The National Association of Episcopal Schools describes the unique qualities of Episcopal schools as being "models of God's love and grace, created to serve God in Christ in all persons, regardless of origin, background, ability, or religion. They are created to strive for justice and peace among all people and to respect the dignity of every human being. Episcopal schools are clear, yet graceful, about how they articulate and express their basic identities." There is much in this description, and each of us has an obligation to measure our lives at St. Margaret's by these standards. Do we conduct ourselves with love and grace? Do we serve, respect and value all members of our school community? Do we strive for fairness and justice from the least significant to the most important? Do we work to resolve our differences in a peaceful and respectful manner? And do we "live" our core values with integrity, compassion, dignity, respect and a commitment to the common good?

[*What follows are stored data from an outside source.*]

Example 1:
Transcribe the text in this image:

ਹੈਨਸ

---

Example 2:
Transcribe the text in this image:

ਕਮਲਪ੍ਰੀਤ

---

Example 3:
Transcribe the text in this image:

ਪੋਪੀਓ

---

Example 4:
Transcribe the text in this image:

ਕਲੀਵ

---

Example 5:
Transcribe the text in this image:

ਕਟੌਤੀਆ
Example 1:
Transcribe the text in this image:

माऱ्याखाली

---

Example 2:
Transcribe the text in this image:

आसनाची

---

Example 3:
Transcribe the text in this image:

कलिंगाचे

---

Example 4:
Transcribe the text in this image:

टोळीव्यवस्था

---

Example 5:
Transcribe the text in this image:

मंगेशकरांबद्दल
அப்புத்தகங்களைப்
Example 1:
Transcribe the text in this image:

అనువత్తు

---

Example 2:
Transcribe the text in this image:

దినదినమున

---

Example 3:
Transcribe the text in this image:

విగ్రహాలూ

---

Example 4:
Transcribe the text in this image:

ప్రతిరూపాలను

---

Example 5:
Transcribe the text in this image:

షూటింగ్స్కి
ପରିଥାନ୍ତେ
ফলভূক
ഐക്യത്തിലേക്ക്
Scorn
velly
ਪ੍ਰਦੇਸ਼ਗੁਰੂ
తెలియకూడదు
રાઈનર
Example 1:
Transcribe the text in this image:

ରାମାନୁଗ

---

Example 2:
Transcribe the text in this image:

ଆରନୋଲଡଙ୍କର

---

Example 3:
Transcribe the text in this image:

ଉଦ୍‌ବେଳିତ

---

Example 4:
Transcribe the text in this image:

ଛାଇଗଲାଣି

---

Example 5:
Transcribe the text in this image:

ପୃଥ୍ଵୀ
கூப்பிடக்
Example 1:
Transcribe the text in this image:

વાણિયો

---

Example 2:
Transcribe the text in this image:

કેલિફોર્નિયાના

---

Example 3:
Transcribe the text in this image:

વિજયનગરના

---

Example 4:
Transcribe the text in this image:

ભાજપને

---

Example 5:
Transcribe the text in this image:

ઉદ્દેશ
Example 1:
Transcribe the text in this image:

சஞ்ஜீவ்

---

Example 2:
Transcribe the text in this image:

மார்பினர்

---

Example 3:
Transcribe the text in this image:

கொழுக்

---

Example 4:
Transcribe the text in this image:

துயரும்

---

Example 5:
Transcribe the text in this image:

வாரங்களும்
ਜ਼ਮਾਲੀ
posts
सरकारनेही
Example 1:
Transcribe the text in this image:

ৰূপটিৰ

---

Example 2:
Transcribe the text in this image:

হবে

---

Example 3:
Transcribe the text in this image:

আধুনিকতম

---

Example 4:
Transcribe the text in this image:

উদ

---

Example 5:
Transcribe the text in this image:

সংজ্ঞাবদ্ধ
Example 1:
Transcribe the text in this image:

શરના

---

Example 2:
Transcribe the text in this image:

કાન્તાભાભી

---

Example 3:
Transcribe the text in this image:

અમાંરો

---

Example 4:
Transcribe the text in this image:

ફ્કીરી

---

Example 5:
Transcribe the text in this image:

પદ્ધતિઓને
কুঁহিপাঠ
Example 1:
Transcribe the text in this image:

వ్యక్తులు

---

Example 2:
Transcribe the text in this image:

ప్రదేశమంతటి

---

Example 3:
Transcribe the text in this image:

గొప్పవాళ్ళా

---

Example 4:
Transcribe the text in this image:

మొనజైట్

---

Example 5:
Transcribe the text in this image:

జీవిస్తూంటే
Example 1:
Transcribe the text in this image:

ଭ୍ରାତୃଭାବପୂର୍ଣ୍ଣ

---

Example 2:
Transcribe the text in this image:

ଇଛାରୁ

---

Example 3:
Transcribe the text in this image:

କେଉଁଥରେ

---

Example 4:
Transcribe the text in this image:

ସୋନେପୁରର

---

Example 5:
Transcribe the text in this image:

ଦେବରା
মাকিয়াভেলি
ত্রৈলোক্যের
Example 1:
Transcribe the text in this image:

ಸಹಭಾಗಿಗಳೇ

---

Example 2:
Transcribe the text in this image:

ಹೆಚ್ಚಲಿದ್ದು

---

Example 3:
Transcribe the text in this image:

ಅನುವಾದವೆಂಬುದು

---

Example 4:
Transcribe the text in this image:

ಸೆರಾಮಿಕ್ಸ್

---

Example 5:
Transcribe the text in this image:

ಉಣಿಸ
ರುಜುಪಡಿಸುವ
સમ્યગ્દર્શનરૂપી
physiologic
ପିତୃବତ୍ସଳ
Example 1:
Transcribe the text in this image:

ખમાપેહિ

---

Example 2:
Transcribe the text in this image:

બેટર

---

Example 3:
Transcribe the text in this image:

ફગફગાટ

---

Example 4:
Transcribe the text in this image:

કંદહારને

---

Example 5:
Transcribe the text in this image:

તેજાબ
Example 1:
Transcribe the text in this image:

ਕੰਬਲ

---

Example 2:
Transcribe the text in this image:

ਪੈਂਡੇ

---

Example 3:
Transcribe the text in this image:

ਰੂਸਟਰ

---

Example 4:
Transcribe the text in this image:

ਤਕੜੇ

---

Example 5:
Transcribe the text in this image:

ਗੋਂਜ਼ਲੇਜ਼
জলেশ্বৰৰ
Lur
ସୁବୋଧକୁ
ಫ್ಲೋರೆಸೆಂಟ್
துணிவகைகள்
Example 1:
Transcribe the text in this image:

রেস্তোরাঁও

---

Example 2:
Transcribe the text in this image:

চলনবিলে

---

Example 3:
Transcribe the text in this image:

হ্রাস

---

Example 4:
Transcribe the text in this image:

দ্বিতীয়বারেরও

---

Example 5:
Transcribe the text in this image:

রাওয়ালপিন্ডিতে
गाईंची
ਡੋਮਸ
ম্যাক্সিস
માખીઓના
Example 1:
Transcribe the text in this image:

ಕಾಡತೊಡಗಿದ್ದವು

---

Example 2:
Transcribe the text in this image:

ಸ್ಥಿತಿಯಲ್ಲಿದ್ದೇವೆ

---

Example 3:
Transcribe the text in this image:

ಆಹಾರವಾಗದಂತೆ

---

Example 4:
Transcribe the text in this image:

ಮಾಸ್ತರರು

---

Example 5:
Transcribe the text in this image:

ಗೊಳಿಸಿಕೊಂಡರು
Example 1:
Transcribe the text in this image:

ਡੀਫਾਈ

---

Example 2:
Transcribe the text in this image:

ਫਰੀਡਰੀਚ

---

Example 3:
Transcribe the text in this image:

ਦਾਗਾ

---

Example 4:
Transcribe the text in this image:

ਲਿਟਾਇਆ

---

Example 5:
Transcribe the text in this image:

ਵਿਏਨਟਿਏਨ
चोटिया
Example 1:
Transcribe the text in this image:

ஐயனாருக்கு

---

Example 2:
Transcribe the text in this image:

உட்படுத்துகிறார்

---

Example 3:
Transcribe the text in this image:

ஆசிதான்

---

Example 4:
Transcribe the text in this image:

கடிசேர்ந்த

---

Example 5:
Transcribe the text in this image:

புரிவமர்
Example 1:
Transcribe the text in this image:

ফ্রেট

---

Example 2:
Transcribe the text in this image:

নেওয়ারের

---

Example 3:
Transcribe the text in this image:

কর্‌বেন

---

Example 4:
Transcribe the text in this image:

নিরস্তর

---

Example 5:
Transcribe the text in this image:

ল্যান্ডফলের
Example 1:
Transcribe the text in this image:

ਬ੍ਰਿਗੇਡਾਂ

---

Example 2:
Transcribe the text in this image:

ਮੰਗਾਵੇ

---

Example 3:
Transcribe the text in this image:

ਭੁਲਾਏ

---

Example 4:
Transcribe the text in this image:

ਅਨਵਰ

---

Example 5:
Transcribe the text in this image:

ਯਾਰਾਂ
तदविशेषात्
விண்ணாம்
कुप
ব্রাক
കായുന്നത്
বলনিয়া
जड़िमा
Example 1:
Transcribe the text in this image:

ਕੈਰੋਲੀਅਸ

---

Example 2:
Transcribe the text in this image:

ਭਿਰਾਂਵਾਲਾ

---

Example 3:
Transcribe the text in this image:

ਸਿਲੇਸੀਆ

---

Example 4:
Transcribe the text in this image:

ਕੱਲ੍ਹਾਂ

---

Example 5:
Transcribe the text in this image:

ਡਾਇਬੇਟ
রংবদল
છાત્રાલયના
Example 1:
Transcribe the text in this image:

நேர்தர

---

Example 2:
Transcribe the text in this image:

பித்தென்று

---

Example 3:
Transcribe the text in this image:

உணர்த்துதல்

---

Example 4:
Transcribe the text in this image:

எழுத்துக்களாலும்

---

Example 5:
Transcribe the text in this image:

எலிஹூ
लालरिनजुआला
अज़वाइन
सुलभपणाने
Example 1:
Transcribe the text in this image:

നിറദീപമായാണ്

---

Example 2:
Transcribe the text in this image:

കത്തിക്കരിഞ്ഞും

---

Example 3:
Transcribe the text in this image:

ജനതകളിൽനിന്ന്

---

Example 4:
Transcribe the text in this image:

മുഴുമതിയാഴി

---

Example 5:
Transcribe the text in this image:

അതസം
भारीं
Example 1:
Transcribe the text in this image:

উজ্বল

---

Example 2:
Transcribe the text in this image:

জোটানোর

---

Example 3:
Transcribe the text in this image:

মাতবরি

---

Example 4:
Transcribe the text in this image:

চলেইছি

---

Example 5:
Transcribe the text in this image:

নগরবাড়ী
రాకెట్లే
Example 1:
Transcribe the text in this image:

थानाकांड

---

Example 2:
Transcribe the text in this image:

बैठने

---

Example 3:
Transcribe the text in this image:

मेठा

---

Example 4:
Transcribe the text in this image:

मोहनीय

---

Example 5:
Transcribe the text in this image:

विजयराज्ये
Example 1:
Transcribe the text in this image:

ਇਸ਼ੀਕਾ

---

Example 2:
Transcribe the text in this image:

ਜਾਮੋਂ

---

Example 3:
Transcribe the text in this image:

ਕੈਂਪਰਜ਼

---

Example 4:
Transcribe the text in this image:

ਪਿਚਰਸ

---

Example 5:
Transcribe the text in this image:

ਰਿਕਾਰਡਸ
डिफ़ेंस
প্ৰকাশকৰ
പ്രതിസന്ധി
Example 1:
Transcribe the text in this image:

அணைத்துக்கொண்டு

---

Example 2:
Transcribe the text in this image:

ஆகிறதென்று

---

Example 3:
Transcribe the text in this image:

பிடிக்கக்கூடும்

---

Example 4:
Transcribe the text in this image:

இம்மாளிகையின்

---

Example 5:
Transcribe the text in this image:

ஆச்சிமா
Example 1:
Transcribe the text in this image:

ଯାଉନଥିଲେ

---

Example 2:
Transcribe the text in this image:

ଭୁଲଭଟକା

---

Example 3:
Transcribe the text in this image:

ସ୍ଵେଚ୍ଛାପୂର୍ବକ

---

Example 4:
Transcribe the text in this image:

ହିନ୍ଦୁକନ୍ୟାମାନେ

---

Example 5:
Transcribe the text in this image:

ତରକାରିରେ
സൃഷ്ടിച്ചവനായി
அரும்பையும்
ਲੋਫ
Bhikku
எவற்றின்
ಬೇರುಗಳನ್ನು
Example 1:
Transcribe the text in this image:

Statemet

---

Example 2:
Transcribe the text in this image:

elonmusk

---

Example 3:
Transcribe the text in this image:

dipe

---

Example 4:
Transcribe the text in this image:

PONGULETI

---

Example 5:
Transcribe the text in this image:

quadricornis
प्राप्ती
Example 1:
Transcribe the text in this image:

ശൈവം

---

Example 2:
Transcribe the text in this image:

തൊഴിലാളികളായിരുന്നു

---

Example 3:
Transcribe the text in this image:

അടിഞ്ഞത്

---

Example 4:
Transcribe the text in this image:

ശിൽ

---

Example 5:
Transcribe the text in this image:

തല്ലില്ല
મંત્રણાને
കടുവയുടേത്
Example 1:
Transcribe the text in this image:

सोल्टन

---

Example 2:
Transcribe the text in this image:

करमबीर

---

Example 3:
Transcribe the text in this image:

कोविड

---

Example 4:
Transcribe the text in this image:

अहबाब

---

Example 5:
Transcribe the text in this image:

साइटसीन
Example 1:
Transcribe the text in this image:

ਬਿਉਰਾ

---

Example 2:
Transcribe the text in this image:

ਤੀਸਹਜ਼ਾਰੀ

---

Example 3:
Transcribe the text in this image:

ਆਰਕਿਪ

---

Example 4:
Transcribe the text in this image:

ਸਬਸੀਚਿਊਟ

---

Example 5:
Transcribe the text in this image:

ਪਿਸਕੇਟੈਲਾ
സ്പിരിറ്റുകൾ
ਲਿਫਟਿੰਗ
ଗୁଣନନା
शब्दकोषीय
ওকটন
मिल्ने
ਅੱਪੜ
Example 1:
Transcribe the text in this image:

Membership in the St. Margaret's Episcopal School community carries with it a responsibility to adhere to the basic principles articulated above. We assume that families choose us because they want to be part of a school community with a clear mission and common core values. We take seriously our shared commitment to hold both students and adults to the highest of standards. Occasionally, we experience conduct that runs contrary to our mission, strains the fabric of our school community, damages relationships and challenges our Episcopal identity. No matter how important the issue or how sharp the disagreement, it is incumbent on all of us to strive faithfully to be "models of God's love and grace."
In its most practical form, this means there will inevitably be occasions when certain behaviors or approaches are not acceptable in our school community. Increasingly, we find ourselves confronted with pressures that diminish and distract our focus on our students. Even the very best of us are prone to succumbing to these mission-altering influences. In the end, however, we must always be mindful that we are here to serve our children and provide for them a sound, moral and ethical foundation from which to launch their lives and bring value to the world they will inherit.